— TASK STATEMENT —
Pull out every line in the listing below that contains the string "largest".

[Chart interpretation exercises]
——

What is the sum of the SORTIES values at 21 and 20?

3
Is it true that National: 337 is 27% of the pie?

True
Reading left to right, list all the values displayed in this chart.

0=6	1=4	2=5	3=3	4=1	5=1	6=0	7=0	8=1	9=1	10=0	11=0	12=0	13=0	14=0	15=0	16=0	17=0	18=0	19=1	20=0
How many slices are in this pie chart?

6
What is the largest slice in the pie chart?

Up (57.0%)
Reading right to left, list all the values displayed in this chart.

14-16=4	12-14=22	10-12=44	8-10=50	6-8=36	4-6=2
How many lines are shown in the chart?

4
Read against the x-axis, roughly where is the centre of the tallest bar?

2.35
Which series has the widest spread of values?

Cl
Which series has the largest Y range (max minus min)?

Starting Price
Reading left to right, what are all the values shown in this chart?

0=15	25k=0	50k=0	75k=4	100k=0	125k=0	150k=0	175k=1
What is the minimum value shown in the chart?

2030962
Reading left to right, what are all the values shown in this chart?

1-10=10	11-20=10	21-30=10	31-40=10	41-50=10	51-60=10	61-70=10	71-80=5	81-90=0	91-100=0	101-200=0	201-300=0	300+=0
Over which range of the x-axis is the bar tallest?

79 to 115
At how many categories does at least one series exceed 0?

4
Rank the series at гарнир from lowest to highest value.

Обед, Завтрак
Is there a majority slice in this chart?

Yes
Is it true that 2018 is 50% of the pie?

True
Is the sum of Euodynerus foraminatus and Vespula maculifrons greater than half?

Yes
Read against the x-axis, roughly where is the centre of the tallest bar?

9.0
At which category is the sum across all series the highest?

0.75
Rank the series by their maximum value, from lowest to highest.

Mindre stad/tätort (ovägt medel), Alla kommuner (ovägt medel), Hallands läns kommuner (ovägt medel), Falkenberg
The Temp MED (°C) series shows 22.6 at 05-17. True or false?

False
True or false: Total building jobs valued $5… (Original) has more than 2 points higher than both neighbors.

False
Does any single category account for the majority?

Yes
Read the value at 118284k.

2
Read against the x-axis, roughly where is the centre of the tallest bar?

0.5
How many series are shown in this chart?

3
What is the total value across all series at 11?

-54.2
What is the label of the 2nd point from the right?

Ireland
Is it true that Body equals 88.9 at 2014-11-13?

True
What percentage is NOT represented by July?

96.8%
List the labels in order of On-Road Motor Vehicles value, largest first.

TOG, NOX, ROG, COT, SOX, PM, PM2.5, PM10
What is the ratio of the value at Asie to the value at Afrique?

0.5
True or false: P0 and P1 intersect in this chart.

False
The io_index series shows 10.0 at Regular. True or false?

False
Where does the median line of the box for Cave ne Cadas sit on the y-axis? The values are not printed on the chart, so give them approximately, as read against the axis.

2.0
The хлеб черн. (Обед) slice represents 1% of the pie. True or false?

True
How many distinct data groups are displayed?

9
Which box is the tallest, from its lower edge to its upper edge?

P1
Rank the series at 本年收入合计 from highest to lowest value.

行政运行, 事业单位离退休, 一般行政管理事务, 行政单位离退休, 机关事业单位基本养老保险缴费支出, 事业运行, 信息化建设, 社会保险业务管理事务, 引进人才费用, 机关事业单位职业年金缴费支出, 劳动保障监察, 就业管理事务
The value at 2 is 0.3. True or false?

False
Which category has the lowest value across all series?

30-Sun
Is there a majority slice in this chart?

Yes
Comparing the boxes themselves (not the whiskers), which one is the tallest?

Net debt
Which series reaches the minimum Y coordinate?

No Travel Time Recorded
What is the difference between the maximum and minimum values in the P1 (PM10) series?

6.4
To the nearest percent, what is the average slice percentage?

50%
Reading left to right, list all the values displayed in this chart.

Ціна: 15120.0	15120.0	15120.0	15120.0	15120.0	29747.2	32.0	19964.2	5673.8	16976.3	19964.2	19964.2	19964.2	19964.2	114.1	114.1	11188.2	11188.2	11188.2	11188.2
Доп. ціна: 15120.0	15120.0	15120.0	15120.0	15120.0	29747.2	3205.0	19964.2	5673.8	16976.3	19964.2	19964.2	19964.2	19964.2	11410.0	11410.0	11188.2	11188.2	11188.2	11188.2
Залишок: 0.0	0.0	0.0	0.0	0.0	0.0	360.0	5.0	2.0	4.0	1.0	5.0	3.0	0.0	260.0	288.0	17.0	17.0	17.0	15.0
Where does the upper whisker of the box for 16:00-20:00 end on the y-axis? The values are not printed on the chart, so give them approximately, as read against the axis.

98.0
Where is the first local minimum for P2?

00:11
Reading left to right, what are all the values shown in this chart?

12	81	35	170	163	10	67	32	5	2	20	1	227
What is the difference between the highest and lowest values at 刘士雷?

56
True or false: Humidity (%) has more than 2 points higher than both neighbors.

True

——

— TASK OUTPUT —
What is the largest slice in the pie chart?
Which series has the largest Y range (max minus min)?
List the labels in order of On-Road Motor Vehicles value, largest first.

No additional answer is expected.